Line by line, transcribe the records exactly.

*** Block opens ***

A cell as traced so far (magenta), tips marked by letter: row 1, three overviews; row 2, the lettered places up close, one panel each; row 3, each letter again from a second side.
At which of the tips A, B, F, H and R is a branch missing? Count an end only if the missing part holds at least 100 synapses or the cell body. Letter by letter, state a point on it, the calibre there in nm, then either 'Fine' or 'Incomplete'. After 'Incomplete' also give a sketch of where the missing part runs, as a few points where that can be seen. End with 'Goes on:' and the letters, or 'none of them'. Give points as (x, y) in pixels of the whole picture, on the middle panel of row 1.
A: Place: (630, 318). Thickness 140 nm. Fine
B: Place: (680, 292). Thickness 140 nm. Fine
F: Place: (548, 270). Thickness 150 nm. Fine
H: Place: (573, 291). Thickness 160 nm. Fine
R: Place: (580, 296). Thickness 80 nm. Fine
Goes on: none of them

*** Block closes ***

[RESULT OF THIS EXERCISE]
A cell as traced so far (magenta), tips marked by letter: row 1, three overviews; row 2, the lettered places up close, one panel each; row 3, each letter again from a second side.
At which of the tips A, B, F, H and R is a branch missing? Count an end only if the missing part holds at least 100 synapses or the cell body. Letter by letter, state a point on it, the calibre there in nm, then either 'Fine' or 'Incomplete'. After 'Incomplete' also give a sketch of where the missing part runs, as a few points where that can be seen. End with 'Goes on:' and the letters, or 'none of them'. Give points as (x, y) in pixels of the whole picture, on the middle panel of row 1.
A: Place: (630, 318). Thickness 140 nm. Fine
B: Place: (680, 292). Thickness 140 nm. Fine
F: Place: (548, 270). Thickness 150 nm. Fine
H: Place: (573, 291). Thickness 160 nm. Fine
R: Place: (580, 296). Thickness 80 nm. Fine
Goes on: none of them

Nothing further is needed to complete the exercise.